With some changes in the library (like keeping the connection open as long as possible) and a new firmware version 1.3.6. the cube was way more cooperative and hasn’t crashed for about 1 month now (with 10 seconds update times).
So what does my library do? It is designed to run in it’s own thread. When it’s started it opens a connection to the cube and retrieves the current status and configuration information. Those informations are stored in an object called “House”. This house consists of multiple rooms – and those rooms are filled with window shutter contacts and thermostats. All information related to those different intances are stored along with them. The integration into h.a.c.s. allows the library to generate sensor and actor events (like when a temperature changes, a window opens/closes) which are passed back to h.a.c.s. and handled in the big event loop there.
With all that ELV MAX! cube data I wanted to plug a quite nice tool that I am using in the iPhone and the iPad. It’s called “Moni4home” and it allows you to control the EzControl XS1 directly. Because it’s only accessing the EzControl XS1 I used h.a.c.s. to “inject” additional sensor data into the standard EzControl XS1 data. So basically data flow is like this: iPad app accesses h.a.c.s. which acts as a proxy. h.a.c.s. retrieves the EzControl XS1 sensor and actor data and injects additional virtual sensors like those from the ELV MAX! cube. h.a.c.s. then sends that beefed up data to the iPad app. Voilá!
After the successful integration of the ELV MAX! cube I’ve started to work on the next bit of networking home automation equipment in my house – a solar panel data logger called “Solar-Log 500”. This device monitors two solar power inverters and stores the sensory data.
“Funny” story first: this device has the same problem like the ELV MAX! cube.
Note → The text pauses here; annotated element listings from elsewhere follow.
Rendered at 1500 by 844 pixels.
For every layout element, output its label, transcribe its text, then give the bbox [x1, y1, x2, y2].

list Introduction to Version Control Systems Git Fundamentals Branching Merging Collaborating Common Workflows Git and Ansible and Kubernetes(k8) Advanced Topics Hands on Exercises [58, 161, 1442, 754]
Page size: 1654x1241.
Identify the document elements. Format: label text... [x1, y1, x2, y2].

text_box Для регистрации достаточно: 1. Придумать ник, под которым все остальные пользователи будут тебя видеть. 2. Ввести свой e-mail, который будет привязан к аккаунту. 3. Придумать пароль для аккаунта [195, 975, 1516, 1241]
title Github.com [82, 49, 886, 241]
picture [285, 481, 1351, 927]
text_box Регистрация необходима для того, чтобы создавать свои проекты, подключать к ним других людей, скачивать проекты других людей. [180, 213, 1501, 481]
When you start to poll it every 10 seconds (or less) it just stops operating after about 20 hours. Bear in mind: In case of the Solar-Log I just http-get a page that looks like this in the browser:
And by doing so every 10 seconds the device stops working. I am using the current firmware – so one workaround for that issue is to planable reboot the Solar-Log at a time when there is no sun and therefore nothing to log or monitor.
Beside that it’s a fairly easy process: Get that information, log it. Done.
So there you have it – h.a.c.s. interfacing with three different devices and roughly 100 sensors and actors over 434mhz/868mhz, wireless and wired network. There’s still more to come!
A lot of people seem to dive into home automation these days. Apparently Andreas is also at the point of starting his own home automation project. Good to know that he also is using the EzControl XS1 and in the future maybe even the ELV MAX! cube. Party on Andreas!